● **PROBLEM DETAILS**
Update the listing below by putting "camera" in place of "pose" and keeping all else the same. Write out every line except the pictures.

(Stored entries)
-------

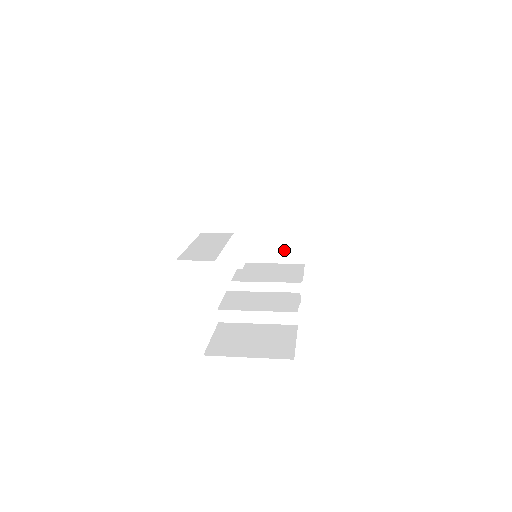
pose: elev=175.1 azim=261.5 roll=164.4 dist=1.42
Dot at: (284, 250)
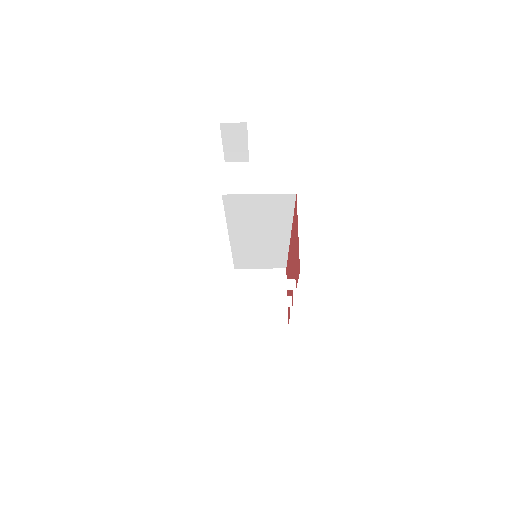
Dot at: (269, 313)
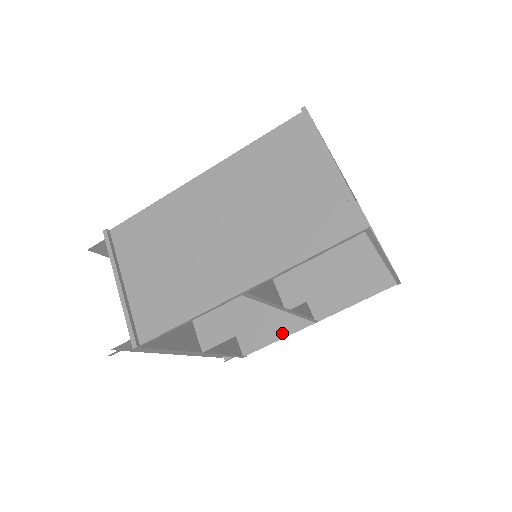
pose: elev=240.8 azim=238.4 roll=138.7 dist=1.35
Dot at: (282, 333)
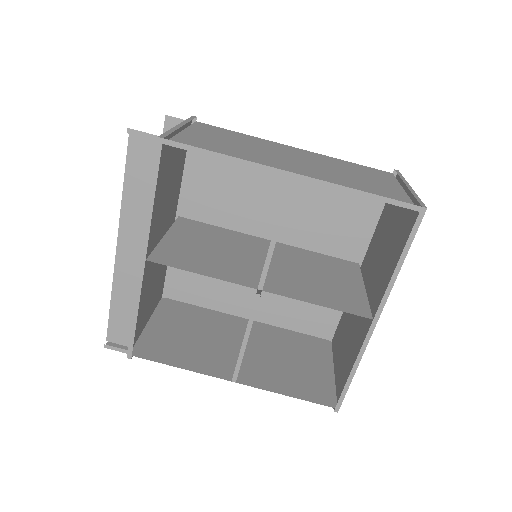
Dot at: (190, 366)
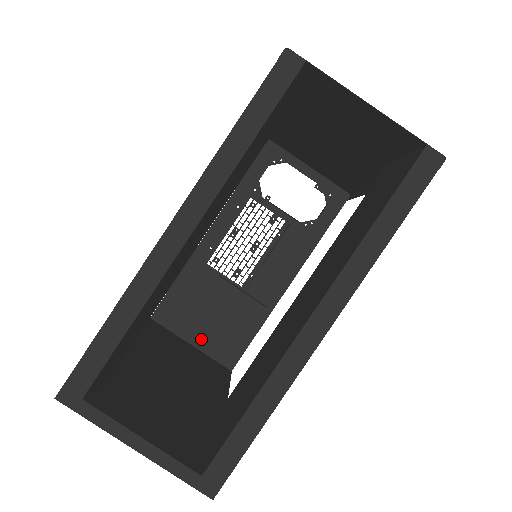
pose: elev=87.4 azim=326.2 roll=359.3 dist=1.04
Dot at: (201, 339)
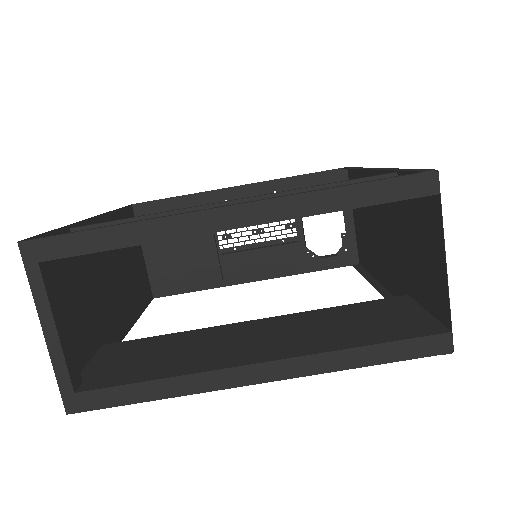
Dot at: (154, 257)
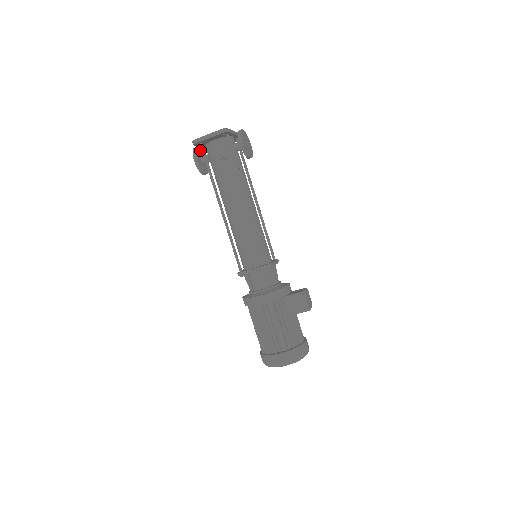
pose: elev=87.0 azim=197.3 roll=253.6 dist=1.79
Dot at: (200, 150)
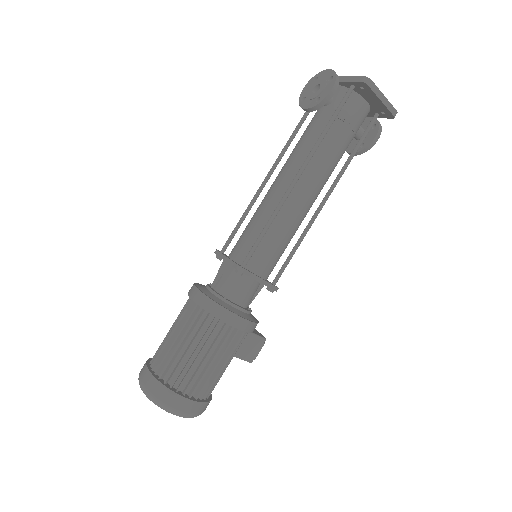
Dot at: occluded
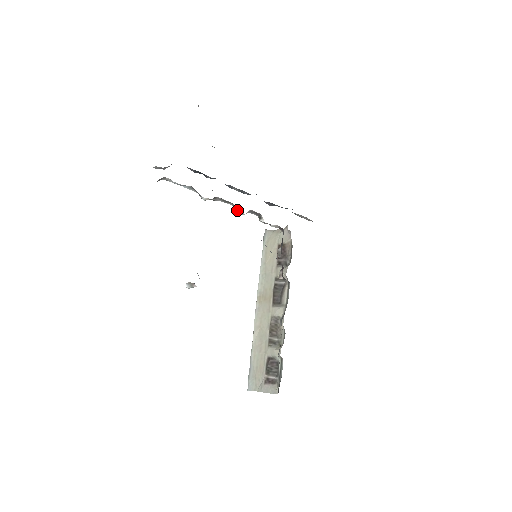
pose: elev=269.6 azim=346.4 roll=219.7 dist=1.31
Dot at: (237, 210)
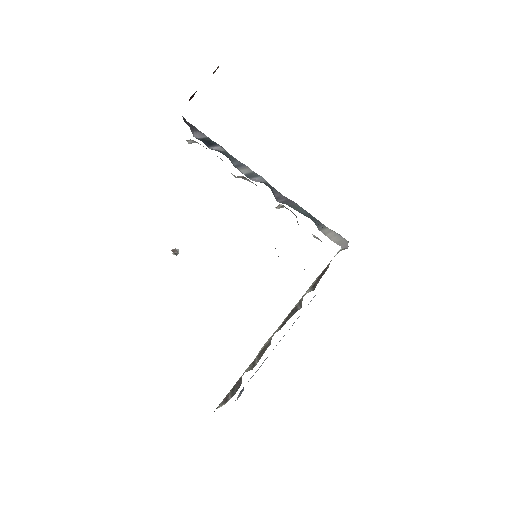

-------

● **PROBLEM SOLUTION**
camera: elev=175.1 azim=261.5 roll=164.4 dist=1.42
Dot at: (284, 250)
Dot at: (269, 313)
camera: elev=240.8 azim=238.4 roll=138.7 dist=1.35
Dot at: (282, 333)
Dot at: (190, 366)
camera: elev=87.4 azim=326.2 roll=359.3 dist=1.04
Dot at: (201, 339)
Dot at: (154, 257)
camera: elev=87.0 azim=197.3 roll=253.6 dist=1.79
Dot at: (200, 150)
Dot at: occluded
camera: elev=269.6 azim=346.4 roll=219.7 dist=1.31
Dot at: (237, 210)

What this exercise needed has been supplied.